労働者のもつ多様性を企業の成長に活かそうというダイバーシティでは、労働者1人1人にとっての、働きやすい環境作りが必要です。人種や国籍の違いから、日本の働き方が合わない人。健康や障がいのために、従来的なフルタイム勤務ができない人への配慮ができなくては、ダイバーシティは実現しません。
3.複数の価値観や働き方が存在しても誤解や軋轢がうまれないルール作り
ダイバーシティを進めるうえで重要なのが、複数の価値観や働き方が存在しても、誤解や軋轢がうまれないルール作りです。
1つの企業に多様性のある人材が集まるということは、同じ場所で、いくつもの価値観や働き方が混ざり合うということです。異なる価値観・働き方の間で誤解や軋轢がうまれるようでは、ダイバーシティは逆効果になってしまいます。労働者のパフォーマンスも、企業全体の生産性も下がってしてしまうでしょう。
ダイバーシティでは、互いの価値観を尊重しあい、異なる働き方を認め合うことが大切です。労働者1人1人の意識改革や、誤解をうまずに情報共有するための、ルール作りが必要です。
ダイバーシティを推進するには働き方改革がポイント
ダイバーシティを推進するには、働き方改革も同時に進めることがポイントです。
多様な働き方を認め、より働きやすい社会の実現を目指す働き方改革でも、ダイバーシティは重要な位置付けにあります。人材の多様性を認め、積極的な採用を行っていくことは、人手不足の解消にも繋がるからです。

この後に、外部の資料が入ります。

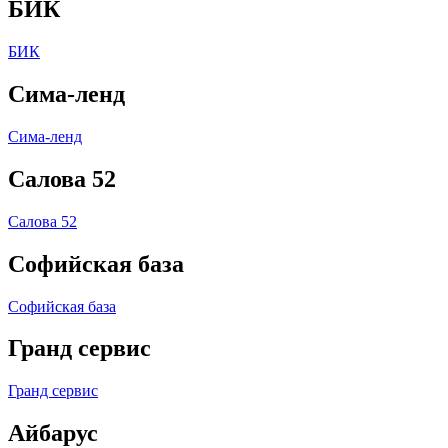
БИК
БИК
Сима-ленд
Сима-ленд
Салова 52
Салова 52
Софийская база
Софийская база
Гранд сервис
Гранд сервис
Айбарус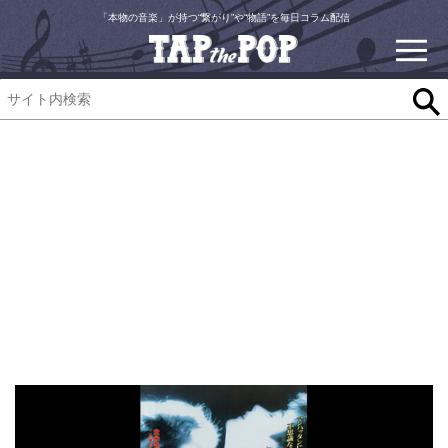
「本物の音楽」が持つ“繋がり”や“物語”を毎日コラム配信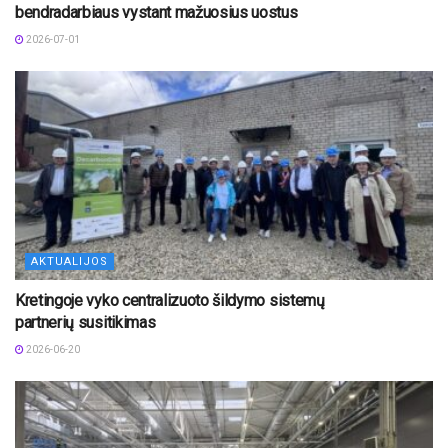
bendradarbiaus vystant mažuosius uostus
2026-07-01
AKTUALIJOS
Kretingoje vyko centralizuoto šildymo sistemų
partnerių susitikimas
2026-06-20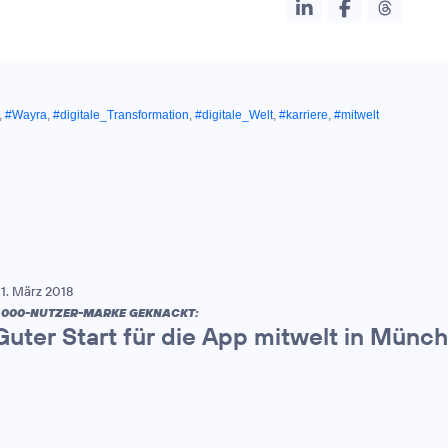
,
#Wayra
,
#digitale_Transformation
,
#digitale_Welt
,
#karriere
,
#mitwelt
1. März 2018
.000-NUTZER-MARKE GEKNACKT:
Guter Start für die App mitwelt in Münc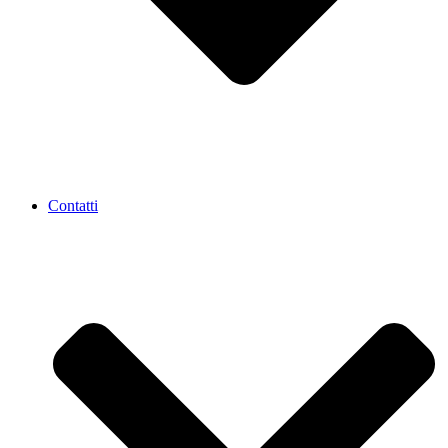
Contatti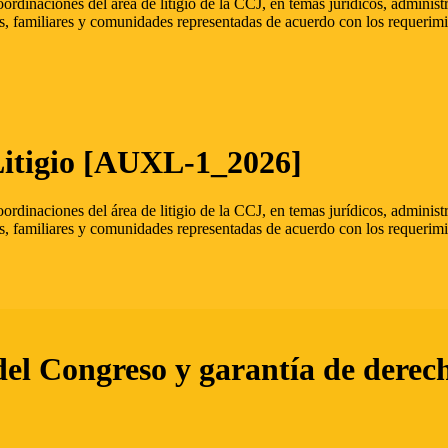
oordinaciones del área de litigio de la CCJ, en temas jurídicos, admini
s, familiares y comunidades representadas de acuerdo con los requerimi
Litigio [AUXL-1_2026]
oordinaciones del área de litigio de la CCJ, en temas jurídicos, admini
s, familiares y comunidades representadas de acuerdo con los requerimi
del Congreso y garantía de derec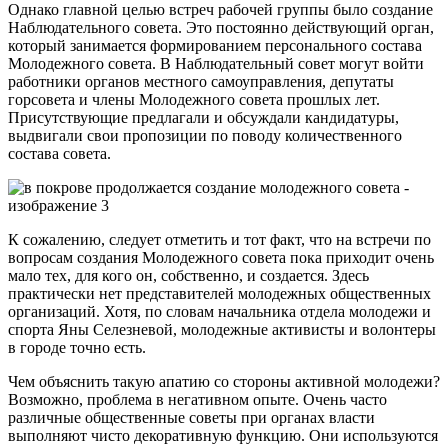
Однако главной целью встреч рабочей группы было создание
Наблюдательного совета. Это постоянно действующий орган,
который занимается формированием персонального состава
Молодежного совета. В Наблюдательный совет могут войти
работники органов местного самоуправления, депутаты
горсовета и члены Молодежного совета прошлых лет.
Присутствующие предлагали и обсуждали кандидатуры,
выдвигали свои пропозиции по поводу количественного
состава совета.
К сожалению, следует отметить и тот факт, что на встречи по
вопросам создания Молодежного совета пока приходит очень
мало тех, для кого он, собственно, и создается. Здесь
практически нет представителей молодежных общественных
организаций. Хотя, по словам начальника отдела молодежи и
спорта Яны Селезневой, молодежные активисты и волонтеры
в городе точно есть.
Чем объяснить такую апатию со стороны активной молодежи?
Возможно, проблема в негативном опыте. Очень часто
различные общественные советы при органах власти
выполняют чисто декоративную функцию. Они используются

ダイバーシティの「人材の多様性を、企業の成長に活かす」という目的のためにも、働き方改革の推進は重要です。1人ひとりにとって働きやすい環境作りをすることで、多様な人材がもつポテンシャルを最大限に発揮できます。誰もがオープンになり、意見交換できる環境がなければ、多様な視点や発想も活かせません。
ダイバーシティと働き方改革は、セットで推進するようにしましょう。多様な人材と働き方が合わさってこそ、ダイバーシティは成功するのです。
また、ダイバーシティと働き方改革を進める際には、「社内のルール作り」が重要となります。また、ルールを制定するだけでなく、社内に浸透させることも忘れてはいけません。